* What you will do *
Quote every one of the rows below word for word, leaving the pictures out of your answer.

* Saved entries *
--------------------------------
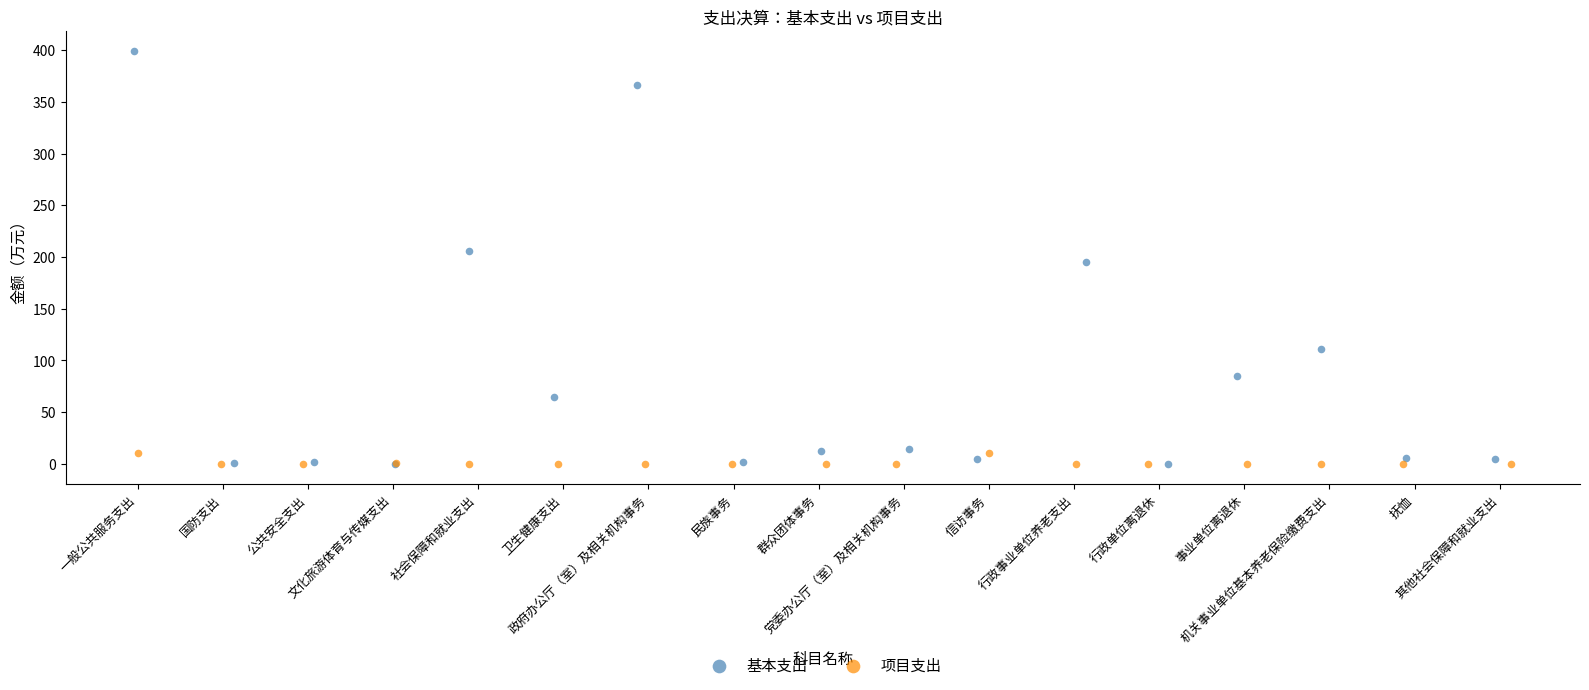

Which series has the largest Y range (max minus min)?

基本支出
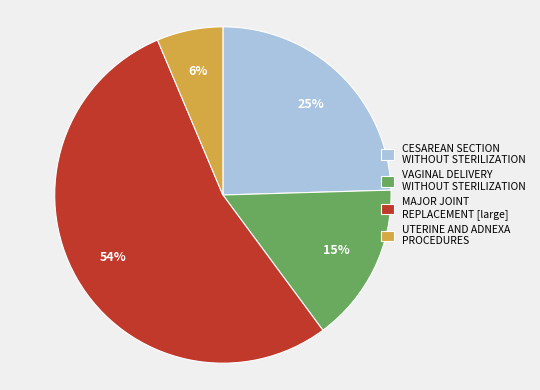

What is the largest slice in the pie chart?

MAJOR JOINT REPLACEMENT [large]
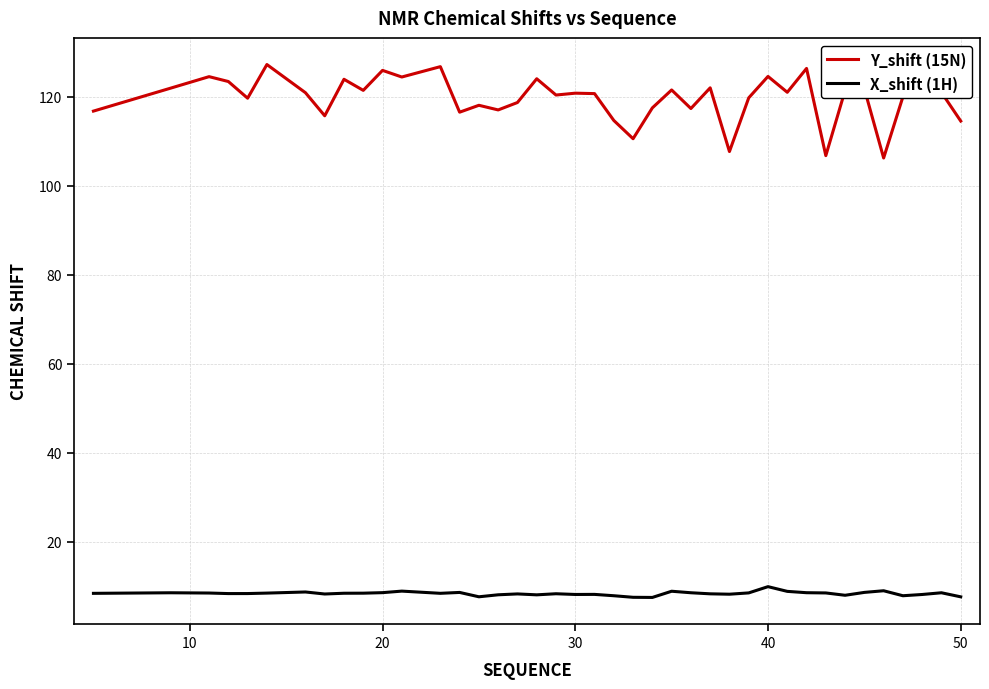

What is the lowest value of the X_shift (1H) series?

7.4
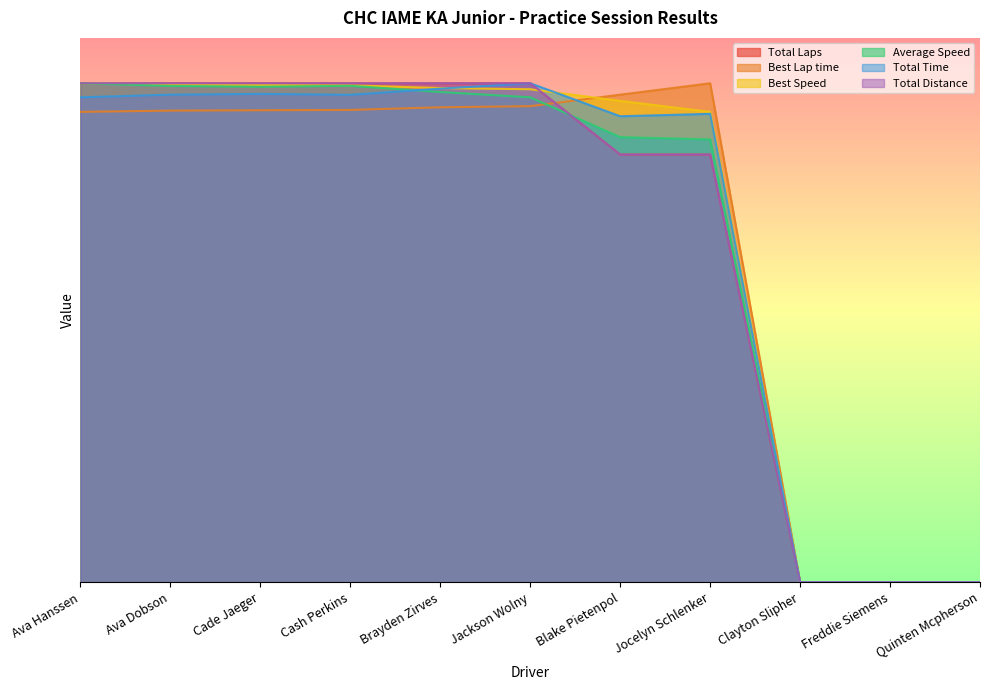

At how many categories does at least one series exceed 14?

8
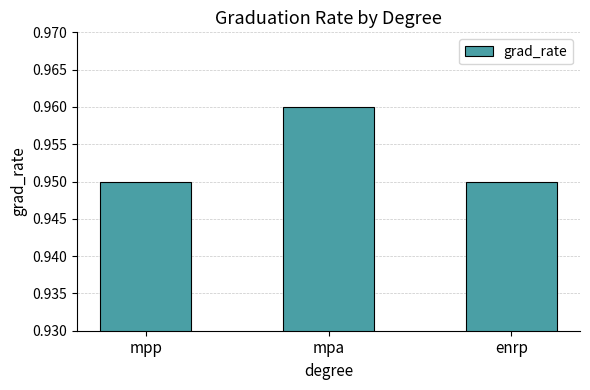

Which category has the highest value across all series?

mpa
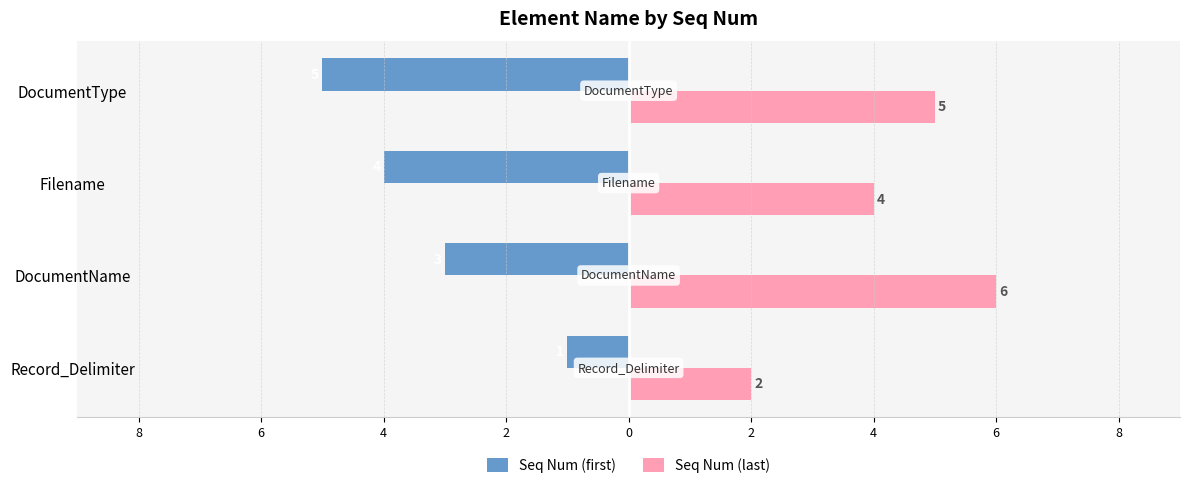

What are all the series names shown in the legend?

Seq Num (first), Seq Num (last)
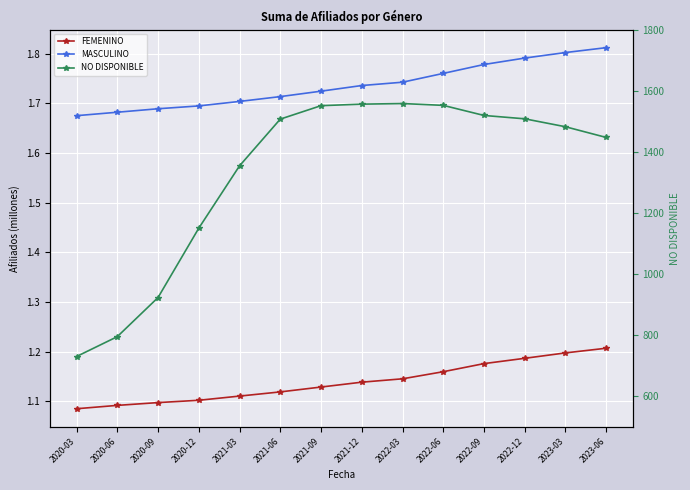

The MASCULINO series shows 1.7 at 2021-03. True or false?

True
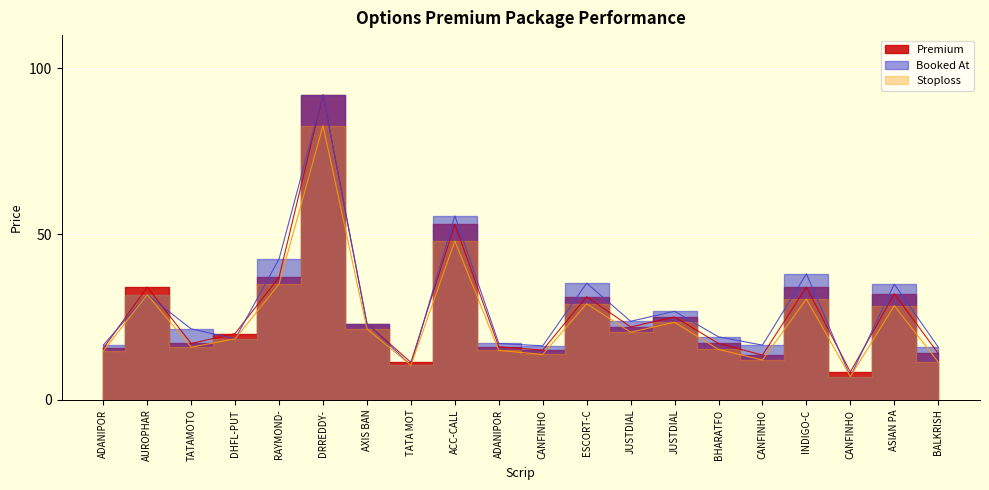

Rank the series by their maximum value, from highest to lowest.

Premium, Booked At, Stoploss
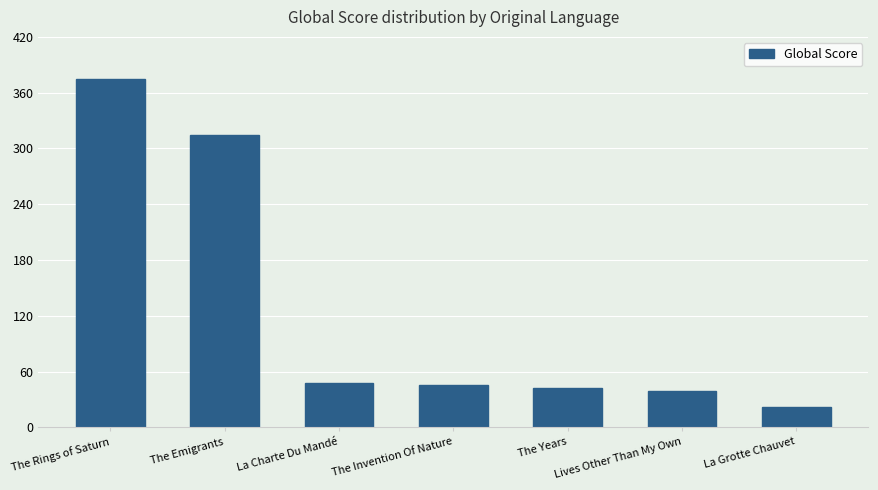

What is the approximate value at Lives Other Than My Own, to the nearest 5?

40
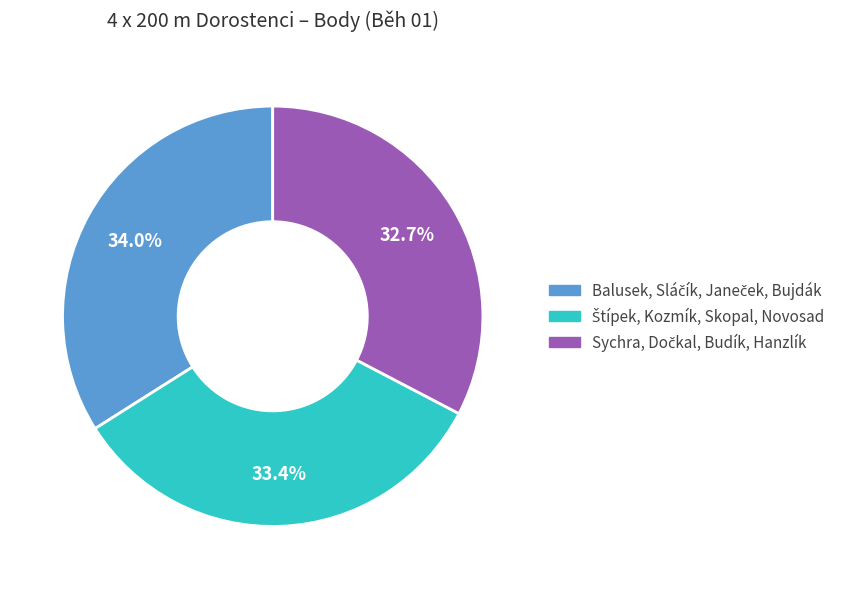

Does any single category account for the majority?

No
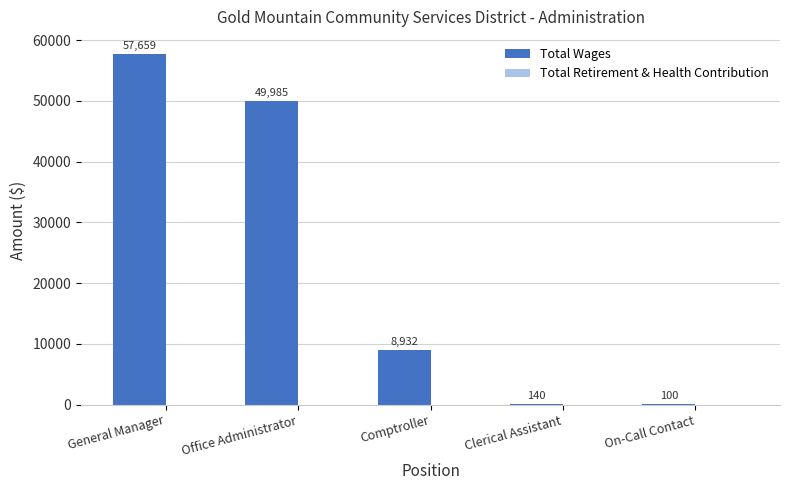

The value at General Manager is 94014. True or false?

False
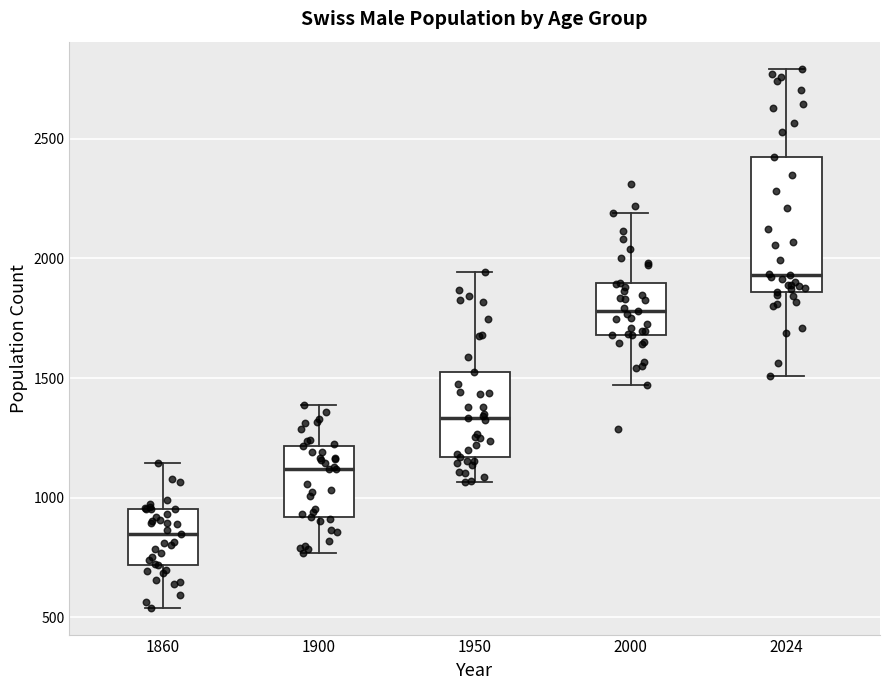

Comparing the boxes themselves (not the whiskers), which one is the tallest?

2024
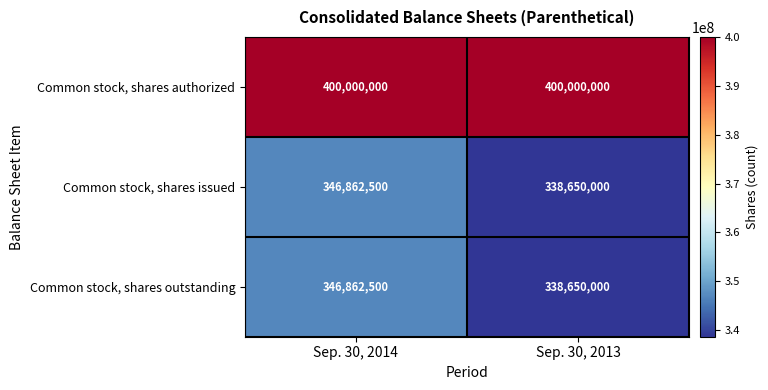

Rank the categories by Common stock, shares outstanding value from highest to lowest.

Sep. 30, 2014, Sep. 30, 2013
--------------------------------
* Written solution *
Which series has the largest Y range (max minus min)?

基本支出

What is the largest slice in the pie chart?

MAJOR JOINT REPLACEMENT [large]

What is the lowest value of the X_shift (1H) series?

7.4

At how many categories does at least one series exceed 14?

8

Which category has the highest value across all series?

mpa

What are all the series names shown in the legend?

Seq Num (first), Seq Num (last)

The MASCULINO series shows 1.7 at 2021-03. True or false?

True

Rank the series by their maximum value, from highest to lowest.

Premium, Booked At, Stoploss

What is the approximate value at Lives Other Than My Own, to the nearest 5?

40

Does any single category account for the majority?

No

The value at General Manager is 94014. True or false?

False

Comparing the boxes themselves (not the whiskers), which one is the tallest?

2024

Rank the categories by Common stock, shares outstanding value from highest to lowest.

Sep. 30, 2014, Sep. 30, 2013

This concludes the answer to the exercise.